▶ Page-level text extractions
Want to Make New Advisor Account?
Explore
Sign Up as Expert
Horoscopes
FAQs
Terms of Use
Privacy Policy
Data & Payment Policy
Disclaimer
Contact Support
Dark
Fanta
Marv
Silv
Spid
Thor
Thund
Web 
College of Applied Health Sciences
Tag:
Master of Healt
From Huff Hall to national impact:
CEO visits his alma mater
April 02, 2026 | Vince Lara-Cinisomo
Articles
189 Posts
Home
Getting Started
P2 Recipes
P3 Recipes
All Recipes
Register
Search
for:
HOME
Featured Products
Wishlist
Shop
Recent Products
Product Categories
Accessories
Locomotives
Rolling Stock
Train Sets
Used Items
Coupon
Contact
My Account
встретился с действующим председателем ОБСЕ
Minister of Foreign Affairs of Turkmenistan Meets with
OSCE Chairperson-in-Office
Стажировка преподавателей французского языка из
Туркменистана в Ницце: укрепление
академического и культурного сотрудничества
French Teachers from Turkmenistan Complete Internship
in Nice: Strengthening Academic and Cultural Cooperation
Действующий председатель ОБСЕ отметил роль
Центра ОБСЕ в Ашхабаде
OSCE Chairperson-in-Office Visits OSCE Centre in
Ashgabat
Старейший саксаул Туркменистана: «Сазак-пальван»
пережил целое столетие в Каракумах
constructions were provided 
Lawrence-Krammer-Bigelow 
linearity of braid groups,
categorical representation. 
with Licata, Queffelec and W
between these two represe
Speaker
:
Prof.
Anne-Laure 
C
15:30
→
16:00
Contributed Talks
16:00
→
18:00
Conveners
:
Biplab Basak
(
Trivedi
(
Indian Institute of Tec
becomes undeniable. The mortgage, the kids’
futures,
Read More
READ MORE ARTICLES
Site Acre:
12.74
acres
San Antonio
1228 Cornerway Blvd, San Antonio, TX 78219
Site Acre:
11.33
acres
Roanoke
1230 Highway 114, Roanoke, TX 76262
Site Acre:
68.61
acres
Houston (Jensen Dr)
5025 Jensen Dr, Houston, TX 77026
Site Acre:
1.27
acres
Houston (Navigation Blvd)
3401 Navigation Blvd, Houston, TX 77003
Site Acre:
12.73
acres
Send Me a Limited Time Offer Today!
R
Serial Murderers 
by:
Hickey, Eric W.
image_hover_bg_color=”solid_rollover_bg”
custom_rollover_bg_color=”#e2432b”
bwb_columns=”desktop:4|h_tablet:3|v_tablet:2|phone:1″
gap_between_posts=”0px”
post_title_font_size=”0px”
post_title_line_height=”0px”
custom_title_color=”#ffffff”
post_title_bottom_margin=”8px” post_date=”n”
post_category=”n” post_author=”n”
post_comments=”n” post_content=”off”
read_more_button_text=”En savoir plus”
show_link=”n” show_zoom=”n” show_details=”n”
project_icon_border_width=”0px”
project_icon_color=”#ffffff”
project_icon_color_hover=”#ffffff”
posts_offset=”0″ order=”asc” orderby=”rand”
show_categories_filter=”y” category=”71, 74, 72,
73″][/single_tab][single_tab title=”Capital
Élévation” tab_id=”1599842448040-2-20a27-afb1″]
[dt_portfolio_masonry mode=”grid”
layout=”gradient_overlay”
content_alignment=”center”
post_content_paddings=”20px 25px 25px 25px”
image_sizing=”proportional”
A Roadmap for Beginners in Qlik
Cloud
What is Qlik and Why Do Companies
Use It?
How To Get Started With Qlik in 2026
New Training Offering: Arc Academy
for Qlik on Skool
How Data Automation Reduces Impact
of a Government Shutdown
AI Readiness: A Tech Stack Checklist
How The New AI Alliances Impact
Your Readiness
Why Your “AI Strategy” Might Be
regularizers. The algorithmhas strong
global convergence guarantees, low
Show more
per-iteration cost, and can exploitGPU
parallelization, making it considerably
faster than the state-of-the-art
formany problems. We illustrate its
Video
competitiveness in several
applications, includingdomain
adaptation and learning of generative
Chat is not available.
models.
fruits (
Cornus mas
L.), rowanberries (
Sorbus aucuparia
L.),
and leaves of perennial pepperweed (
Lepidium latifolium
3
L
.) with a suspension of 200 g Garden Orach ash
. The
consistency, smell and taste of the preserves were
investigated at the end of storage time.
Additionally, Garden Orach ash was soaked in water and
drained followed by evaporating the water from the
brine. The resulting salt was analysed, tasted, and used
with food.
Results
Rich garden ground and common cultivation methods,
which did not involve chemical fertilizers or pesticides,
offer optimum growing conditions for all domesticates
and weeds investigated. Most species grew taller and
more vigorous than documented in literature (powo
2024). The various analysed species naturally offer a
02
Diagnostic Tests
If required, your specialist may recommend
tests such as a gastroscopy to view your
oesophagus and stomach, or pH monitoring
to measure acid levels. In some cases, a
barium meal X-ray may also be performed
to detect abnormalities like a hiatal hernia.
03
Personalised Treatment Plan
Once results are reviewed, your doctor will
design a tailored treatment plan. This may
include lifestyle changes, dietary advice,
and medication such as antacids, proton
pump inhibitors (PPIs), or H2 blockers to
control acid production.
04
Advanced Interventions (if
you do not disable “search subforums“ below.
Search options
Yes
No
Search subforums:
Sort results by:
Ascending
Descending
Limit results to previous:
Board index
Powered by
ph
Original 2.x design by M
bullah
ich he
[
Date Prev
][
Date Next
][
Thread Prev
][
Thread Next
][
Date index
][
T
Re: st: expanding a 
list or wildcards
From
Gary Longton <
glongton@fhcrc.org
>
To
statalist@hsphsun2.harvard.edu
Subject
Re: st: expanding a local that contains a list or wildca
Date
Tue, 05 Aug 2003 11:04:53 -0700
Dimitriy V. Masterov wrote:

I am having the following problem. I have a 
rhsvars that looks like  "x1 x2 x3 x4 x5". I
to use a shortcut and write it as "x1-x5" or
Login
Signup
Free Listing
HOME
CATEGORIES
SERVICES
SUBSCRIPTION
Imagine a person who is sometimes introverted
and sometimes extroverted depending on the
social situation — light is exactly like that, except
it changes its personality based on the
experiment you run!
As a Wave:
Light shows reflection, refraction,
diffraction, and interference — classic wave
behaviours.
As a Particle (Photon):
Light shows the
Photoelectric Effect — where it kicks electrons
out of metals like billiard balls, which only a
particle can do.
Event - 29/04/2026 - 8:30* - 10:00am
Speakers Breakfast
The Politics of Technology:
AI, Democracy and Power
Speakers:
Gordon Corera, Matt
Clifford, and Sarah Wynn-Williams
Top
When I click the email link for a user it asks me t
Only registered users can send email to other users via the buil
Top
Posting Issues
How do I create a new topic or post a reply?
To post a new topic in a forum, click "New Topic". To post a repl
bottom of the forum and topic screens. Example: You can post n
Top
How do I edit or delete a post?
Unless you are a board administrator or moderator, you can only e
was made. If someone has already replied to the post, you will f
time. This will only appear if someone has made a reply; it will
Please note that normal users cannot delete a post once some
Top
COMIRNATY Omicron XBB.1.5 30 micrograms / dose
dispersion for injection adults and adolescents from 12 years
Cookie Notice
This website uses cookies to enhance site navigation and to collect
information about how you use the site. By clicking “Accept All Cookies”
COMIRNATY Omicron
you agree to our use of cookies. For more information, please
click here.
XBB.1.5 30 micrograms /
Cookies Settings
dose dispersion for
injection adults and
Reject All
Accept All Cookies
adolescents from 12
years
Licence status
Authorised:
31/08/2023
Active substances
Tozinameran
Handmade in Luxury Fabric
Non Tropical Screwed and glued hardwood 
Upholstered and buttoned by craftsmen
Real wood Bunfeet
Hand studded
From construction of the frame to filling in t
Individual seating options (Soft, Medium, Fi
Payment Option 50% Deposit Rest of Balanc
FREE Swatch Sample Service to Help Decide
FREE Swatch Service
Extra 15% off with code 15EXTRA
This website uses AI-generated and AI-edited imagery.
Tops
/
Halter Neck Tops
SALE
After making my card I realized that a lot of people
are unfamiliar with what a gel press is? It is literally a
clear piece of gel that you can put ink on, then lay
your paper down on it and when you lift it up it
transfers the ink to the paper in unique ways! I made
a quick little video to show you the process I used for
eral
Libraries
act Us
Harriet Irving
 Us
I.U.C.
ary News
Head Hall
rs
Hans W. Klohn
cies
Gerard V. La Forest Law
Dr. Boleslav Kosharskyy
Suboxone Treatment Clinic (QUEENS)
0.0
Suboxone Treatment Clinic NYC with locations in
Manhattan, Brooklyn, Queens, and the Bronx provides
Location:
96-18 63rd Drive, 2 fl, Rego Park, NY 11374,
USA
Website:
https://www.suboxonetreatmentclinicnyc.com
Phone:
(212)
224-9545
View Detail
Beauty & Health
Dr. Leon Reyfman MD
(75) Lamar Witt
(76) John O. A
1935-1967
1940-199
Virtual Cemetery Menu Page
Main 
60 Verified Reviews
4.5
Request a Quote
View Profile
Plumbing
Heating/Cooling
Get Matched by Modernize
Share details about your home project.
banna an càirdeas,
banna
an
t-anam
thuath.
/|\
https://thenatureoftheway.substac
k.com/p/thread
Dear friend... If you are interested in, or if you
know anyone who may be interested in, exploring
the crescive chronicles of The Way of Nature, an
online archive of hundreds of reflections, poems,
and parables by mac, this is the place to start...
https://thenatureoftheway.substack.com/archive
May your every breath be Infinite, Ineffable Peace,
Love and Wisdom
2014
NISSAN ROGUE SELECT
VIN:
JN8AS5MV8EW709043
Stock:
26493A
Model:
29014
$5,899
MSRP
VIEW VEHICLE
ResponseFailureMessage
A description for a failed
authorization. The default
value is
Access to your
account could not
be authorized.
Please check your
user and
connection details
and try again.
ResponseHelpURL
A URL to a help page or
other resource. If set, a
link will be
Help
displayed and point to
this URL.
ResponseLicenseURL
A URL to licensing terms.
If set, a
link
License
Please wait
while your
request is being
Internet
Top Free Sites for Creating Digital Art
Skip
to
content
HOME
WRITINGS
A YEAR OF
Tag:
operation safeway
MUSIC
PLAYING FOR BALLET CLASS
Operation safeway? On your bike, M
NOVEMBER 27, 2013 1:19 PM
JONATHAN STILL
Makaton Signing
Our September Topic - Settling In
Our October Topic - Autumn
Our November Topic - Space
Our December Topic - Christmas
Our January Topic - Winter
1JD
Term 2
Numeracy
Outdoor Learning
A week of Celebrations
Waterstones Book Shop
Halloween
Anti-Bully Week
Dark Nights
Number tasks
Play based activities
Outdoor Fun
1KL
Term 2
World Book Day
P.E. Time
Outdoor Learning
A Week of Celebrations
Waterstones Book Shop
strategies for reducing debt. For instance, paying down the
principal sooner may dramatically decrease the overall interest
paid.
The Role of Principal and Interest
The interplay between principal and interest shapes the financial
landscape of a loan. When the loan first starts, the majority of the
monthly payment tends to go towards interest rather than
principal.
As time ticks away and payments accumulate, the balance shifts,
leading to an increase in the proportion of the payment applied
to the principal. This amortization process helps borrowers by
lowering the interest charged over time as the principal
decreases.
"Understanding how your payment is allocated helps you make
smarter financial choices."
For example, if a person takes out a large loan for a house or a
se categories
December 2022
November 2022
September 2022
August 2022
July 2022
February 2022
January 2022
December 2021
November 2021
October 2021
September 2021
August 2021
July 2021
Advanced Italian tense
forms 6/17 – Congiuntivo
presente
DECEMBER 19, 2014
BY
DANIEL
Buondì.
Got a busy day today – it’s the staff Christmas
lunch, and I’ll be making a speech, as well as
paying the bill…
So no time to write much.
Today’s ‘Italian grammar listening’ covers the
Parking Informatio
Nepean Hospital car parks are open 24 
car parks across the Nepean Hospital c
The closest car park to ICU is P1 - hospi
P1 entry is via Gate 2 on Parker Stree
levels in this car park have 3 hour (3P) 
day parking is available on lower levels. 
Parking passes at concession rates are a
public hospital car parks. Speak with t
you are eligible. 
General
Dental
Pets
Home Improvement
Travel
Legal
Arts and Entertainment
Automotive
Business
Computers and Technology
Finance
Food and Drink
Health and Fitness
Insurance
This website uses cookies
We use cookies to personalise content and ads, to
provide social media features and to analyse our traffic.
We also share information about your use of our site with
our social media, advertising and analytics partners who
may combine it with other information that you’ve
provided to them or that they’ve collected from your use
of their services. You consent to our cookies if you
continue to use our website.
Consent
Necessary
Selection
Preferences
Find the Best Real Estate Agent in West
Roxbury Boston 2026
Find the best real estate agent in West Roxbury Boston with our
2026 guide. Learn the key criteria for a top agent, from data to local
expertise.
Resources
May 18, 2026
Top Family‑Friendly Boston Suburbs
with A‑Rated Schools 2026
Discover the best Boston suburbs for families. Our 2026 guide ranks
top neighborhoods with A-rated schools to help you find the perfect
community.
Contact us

▶ Requirement
Using the records above, find and show each line with the string "Contact".

▶ Response for this exercise
Contact Support
Contact
Contact us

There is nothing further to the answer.